Here is my code snippet which works fine (assuming there is only 1 primary key) without any loop iteration and generates dataframe in the end.
primary_keys.append(primary_key)
primary_keys = [primary_key]
df = pd.DataFrame({'primary_key': primary_keys, mapped_column[0]: value})
# Define the schema for the Spark DataFrame
schema = T.StructType([
T.StructField("primary_key", T.IntegerType(), True), # Integer primary key
T.StructField(mapped_column[0], T.StringType(), True) # Integer primary key
])
self.logger.info("$$$$$$$$$$$$$$$ Creating DF $$$$$$$$$$$$$$$$$$$$$")
# Create the Spark DataFrame from the Pandas DataFrame
spark_df = spark.createDataFrame(df, schema)
# (Optional) Verify the Spark DataFrame
spark_df.printSchema()
spark_df.show()
However, my requirement is to get this primary_keys
from a loop where every primary key is generated with the dynamic value for each iteration. I tried to do following but it keeps only last object and I ended up getting the same values (values for primary key and mapped_column) in the final data frame generated.
primary_keys = []
# Iterate over the list and access values directly
for row in column_values:
### some logic to generate the primary key from the loop iteration
primary_keys.append(primary_key)
df = pd.DataFrame({'primary_key': primary_keys, mapped_column[0]: value})
self.logger.info("$$$$$$$$$$$$$$$ For Loop Completed $$$$$$$$$$$$$$$$$$$$$")
# Define the schema for the Spark DataFrame
schema = T.StructType([
T.StructField("primary_key", T.IntegerType(), True), # Integer primary key
T.StructField(mapped_column[0], T.StringType(), True) # Integer primary key
])
self.logger.info("$$$$$$$$$$$$$$$ Creating DF $$$$$$$$$$$$$$$$$$$$$")
# Create the Spark DataFrame from the Pandas DataFrame
spark_df = spark.createDataFrame(df, schema)
# (Optional) Verify the Spark DataFrame
spark_df.printSchema()
spark_df.show()
I suspect the problem is here in the df
object in this statement df = pd.DataFrame({'primary_key': primary_keys, mapped_column[0]: value})
as it is replacing it rather than append to the existing one.
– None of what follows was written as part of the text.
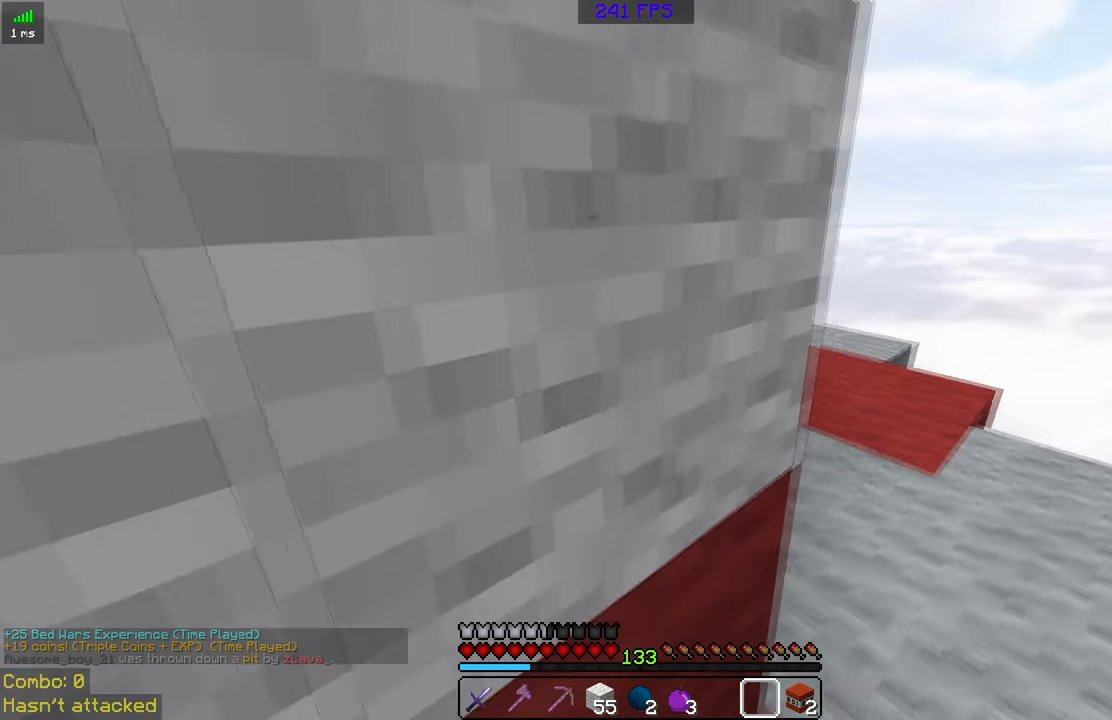
{"keys": ["a", "space", "w"], "mouse": [], "events": [[383, "a", "down"], [383, "d", "up"], [433, "space", "down"]]}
I would really appreciate if someone can assist me here, thank you
Your suspicion is correct. The issue lies in redefining the DataFrame df within each iteration of the loop. Consequently, only the values from the last iteration are retained. To ensure that data from each iteration is included, you should append data to the DataFrame instead of redefining it. Here's how you can address this problem:
# Initialize an empty list to store dictionaries
data = []
# Iterate over the list and access values directly
for row in column_values:
# Generate primary key and value dynamically
primary_key = generate_primary_key() # replace generate_primary_key() with your logic
value = generate_value() # replace generate_value() with your logic
# Append data to the list as a dictionary
data.append({'primary_key': primary_key, mapped_column[0]: value})
# Create a DataFrame from the list of dictionaries
df = pd.DataFrame(data)
# Define the schema for the Spark DataFrame
schema = T.StructType([
T.StructField("primary_key", T.IntegerType(), True), # Integer primary key
T.StructField(mapped_column[0], T.StringType(), True) # Integer primary key
])
# Create the Spark DataFrame from the Pandas DataFrame
spark_df = spark.createDataFrame(df, schema)
# (Optional) Verify the Spark DataFrame
spark_df.printSchema()
spark_df.show()
This ensures that all data from each iteration is retained in the DataFrame.